**Aim of the task:** Reproduce word for word the part of the rows below that opens with the line containing "Based on the" and runs through the end of the rows, with both ends included.

Spatial grounding data
Segment Open

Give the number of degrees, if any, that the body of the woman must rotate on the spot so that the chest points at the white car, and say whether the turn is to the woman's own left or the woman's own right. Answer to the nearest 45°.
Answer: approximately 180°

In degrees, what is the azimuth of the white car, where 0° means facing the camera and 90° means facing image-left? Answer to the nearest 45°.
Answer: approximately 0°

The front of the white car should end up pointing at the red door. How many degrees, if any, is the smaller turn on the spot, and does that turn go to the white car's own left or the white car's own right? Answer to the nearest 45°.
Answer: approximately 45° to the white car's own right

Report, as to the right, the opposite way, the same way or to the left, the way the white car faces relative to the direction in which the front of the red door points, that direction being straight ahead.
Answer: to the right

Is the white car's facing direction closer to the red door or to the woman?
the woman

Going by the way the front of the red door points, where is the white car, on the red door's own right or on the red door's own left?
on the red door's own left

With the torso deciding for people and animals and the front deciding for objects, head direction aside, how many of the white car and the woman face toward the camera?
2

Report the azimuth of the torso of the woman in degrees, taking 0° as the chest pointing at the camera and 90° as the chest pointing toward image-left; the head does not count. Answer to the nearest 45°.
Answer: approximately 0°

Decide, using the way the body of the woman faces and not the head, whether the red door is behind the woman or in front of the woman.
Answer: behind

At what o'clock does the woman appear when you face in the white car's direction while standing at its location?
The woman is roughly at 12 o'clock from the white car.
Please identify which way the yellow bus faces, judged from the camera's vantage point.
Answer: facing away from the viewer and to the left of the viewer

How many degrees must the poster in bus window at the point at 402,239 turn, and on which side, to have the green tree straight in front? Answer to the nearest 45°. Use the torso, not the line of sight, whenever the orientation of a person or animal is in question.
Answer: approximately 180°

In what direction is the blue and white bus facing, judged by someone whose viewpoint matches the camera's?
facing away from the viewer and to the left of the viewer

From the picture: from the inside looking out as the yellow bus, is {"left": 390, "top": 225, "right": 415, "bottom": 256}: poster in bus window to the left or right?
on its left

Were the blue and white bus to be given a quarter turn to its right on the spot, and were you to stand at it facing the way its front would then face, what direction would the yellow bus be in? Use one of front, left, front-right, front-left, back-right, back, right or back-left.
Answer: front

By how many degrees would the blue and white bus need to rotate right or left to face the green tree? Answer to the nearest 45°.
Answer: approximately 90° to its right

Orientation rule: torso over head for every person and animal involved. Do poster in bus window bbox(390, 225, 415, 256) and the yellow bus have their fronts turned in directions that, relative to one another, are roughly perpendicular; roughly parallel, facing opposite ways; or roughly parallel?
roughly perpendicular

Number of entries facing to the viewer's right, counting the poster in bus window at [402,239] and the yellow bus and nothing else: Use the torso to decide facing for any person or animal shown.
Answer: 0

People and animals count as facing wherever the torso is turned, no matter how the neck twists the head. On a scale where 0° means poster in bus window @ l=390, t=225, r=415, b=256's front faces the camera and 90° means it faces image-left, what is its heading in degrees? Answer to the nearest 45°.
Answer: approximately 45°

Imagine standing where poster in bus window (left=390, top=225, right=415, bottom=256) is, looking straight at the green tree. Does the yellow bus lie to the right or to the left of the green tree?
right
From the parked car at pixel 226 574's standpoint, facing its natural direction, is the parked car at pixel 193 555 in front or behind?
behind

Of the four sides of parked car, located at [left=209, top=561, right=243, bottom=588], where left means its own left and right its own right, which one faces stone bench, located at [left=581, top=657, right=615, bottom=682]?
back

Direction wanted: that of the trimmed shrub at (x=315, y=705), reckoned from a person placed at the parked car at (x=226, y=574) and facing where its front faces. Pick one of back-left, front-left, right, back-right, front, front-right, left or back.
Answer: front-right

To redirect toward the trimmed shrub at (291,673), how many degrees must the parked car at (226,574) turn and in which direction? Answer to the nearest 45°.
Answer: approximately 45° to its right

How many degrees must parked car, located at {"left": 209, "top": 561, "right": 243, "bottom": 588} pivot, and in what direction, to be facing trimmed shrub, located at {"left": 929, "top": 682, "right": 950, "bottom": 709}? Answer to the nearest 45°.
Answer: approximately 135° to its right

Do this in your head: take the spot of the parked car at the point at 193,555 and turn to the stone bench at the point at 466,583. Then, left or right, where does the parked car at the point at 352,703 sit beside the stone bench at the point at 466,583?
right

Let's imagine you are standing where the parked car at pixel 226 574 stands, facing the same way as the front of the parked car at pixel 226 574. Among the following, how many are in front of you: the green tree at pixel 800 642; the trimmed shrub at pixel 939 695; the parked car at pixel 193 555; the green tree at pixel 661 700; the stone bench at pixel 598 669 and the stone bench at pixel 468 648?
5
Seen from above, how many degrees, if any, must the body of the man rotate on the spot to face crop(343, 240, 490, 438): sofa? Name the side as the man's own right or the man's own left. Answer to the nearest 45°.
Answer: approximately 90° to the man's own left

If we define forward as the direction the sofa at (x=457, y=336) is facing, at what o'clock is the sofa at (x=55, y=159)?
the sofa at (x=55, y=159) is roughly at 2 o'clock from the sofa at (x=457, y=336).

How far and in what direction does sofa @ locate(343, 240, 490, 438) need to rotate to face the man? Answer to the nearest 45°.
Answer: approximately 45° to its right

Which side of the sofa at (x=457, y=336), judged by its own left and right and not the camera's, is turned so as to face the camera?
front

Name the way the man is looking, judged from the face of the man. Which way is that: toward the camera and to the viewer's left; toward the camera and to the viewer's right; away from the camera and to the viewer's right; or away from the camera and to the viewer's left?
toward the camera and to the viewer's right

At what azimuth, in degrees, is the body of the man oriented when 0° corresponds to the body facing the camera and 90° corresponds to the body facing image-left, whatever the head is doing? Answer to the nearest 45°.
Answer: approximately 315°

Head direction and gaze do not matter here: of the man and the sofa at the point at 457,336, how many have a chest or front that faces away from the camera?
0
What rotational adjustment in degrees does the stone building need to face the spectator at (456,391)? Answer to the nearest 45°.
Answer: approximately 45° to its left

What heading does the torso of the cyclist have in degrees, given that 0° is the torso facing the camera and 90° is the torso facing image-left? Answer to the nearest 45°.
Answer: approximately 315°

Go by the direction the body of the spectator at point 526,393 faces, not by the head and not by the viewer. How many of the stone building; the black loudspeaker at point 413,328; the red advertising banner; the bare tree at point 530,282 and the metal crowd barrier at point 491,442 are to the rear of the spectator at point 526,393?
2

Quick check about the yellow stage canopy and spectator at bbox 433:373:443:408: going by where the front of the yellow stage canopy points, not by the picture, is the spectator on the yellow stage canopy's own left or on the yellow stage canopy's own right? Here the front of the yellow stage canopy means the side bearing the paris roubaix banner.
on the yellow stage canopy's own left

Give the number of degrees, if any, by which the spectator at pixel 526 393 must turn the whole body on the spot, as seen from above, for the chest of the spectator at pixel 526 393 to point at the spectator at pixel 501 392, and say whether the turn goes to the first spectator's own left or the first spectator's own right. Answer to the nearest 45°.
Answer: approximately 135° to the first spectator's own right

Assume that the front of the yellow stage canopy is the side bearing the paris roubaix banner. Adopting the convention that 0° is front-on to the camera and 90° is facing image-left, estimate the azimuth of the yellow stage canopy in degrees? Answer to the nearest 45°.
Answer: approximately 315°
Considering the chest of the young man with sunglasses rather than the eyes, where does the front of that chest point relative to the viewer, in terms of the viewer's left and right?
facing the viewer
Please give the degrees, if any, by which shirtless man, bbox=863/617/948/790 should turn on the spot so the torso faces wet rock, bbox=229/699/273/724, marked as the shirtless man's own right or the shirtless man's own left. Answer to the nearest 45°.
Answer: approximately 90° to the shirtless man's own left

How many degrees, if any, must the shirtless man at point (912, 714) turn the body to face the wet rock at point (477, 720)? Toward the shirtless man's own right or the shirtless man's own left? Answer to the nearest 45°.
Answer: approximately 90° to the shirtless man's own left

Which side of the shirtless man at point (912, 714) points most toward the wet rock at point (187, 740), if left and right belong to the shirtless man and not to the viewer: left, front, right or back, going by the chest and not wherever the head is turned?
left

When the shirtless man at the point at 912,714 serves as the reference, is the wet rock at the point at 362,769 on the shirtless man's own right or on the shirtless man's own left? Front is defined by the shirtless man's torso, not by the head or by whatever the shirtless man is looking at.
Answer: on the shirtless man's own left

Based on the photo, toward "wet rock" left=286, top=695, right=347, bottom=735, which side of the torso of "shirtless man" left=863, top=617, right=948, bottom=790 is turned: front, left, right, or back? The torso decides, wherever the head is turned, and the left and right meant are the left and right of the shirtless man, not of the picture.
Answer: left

Segment Closed

**Reply:**
Based on the photo, toward "wet rock" left=286, top=695, right=347, bottom=735, which side of the torso of "shirtless man" left=863, top=617, right=948, bottom=790 is turned: front, left, right, or back? The torso decides, wherever the head is turned, and the left and right meant are the left and right of the shirtless man, not of the picture.
Answer: left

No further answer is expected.